Au terme des cinq semaines de jeu, un système de points permettra de gratifier de quelques lots les internautes les plus sagaces... ou ayant le mieux fédéré leurs contacts, puisqu'un système de parrainage est suggéré sur Facebook. Sans surprise, le réseau social compte en effet parmi les principaux leviers mis en place pour favoriser la viralité de l'opération, d'autant que la communication est restée jusqu'ici très modeste. Les différents personnages y disposent d'ailleurs d'un profil, qui peut également être mis à contribution dans la résolution des énigmes.
700 000 euros de budget
L'idée de départ consistait à développer un projet d'enquête interactive sur le Web, afin d'explorer les possibilités de narration offerte par ce support. « Avec Alain Degove, on a développé le projet, et on l'a présenté à toute la place de Paris, mais tout le monde a trouvé ça trop cher », se souvient Laurent Guérin. « Heureusement pour nous, il y a eu un appel à projets sur les dispositifs novateurs et transmédia chez Orange. On s'est dit qu'on allait le gagner et on l'a fait ». Résultat des courses : une enveloppe de 300 000 euros qui, ajoutée aux différentes aides sollicitées auprès d'institutions comme le CNC, permet de mettre la machine en branle. Toutes sources de financement combinées, l'investissement total se monte à près de 700 000 euros.

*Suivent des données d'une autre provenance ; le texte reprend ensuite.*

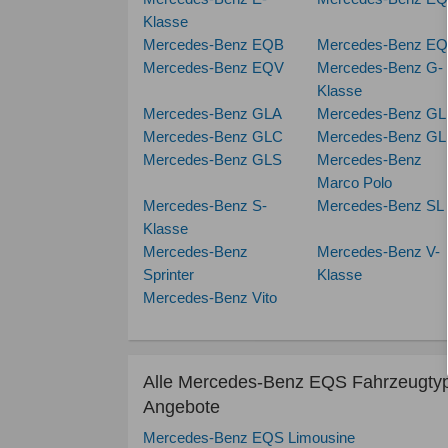
Klasse
Mercedes-Benz EQB
Mercedes-Benz E
Mercedes-Benz EQV
Mercedes-Benz G-
Klasse
Mercedes-Benz GLA
Mercedes-Benz GL
Mercedes-Benz GLC
Mercedes-Benz GL
Mercedes-Benz GLS
Mercedes-Benz
Marco Polo
Mercedes-Benz S-
Mercedes-Benz SL
Klasse
Mercedes-Benz
Mercedes-Benz V-
Sprinter
Klasse
Mercedes-Benz Vito
Alle Mercedes-Benz EQS Fahrzeugty
Angebote
Mercedes-Benz EQS Limousine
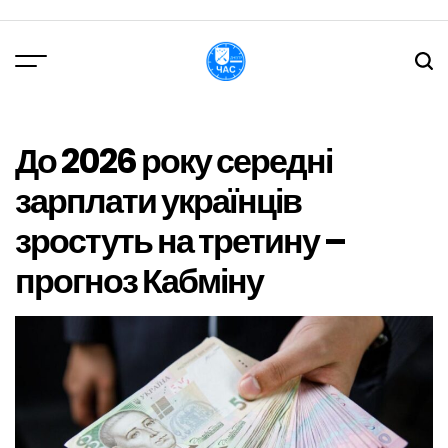
Перейти
до
вмісту
DPChas
До 2026 року середні
зарплати українців
зростуть на третину –
прогноз Кабміну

« La production audiovisuelle est un métier déjà bien rôdé, mais dès que vous vous attaquez à du transmédia et à l'interaction, vous voyez débarquer sur votre tournage des game designers, des photographes, des concepteurs, tout devient beaucoup plus compliqué. Quand on tournait une scène en vidéo, il fallait par exemple penser à photographier tous les éléments susceptibles de donner lieu à des interactions sur le Web », raconte-t-il encore.
Sur le plan technique, Murmures Productions explique avoir développé un véritable moteur destiné à sous-tendre le jeu et combiner les différentes interactions possibles. Au delà du succès de Detective Avenue, dont les chances de rentabilité pure sont quasi-nulles puisqu'il faudrait réunir des centaines de milliers de joueurs, la société espère bien démontrer la viabilité du modèle et susciter suffisamment d'intérêt pour qu'il puisse être décliné par la suite dans d'autres conditions.
« On peut imaginer des licences à l'étranger, ou de nouveaux projets sponsorisés sur lesquels il serait possible de réaliser des économies d'échelle. A ce stade, nous souhaitons montrer le potentiel d'un projet transmédia ambitieux tout en s'approchant au maximum de la rentabilité », résume Laurent Guérin.
Les amateurs pourront tenter leur chance sur detective-avenue.com. La première phase du jeu, au cours de laquelle tous les joueurs poursuivent le même déroulé, prendra fin début mai. Le dispositif restera en ligne les mois suivants, avec cette fois quatre scénarios possibles, avec autant de contenus dédiés, pour renouveler l'intérêt et fédérer de nouveaux joueurs.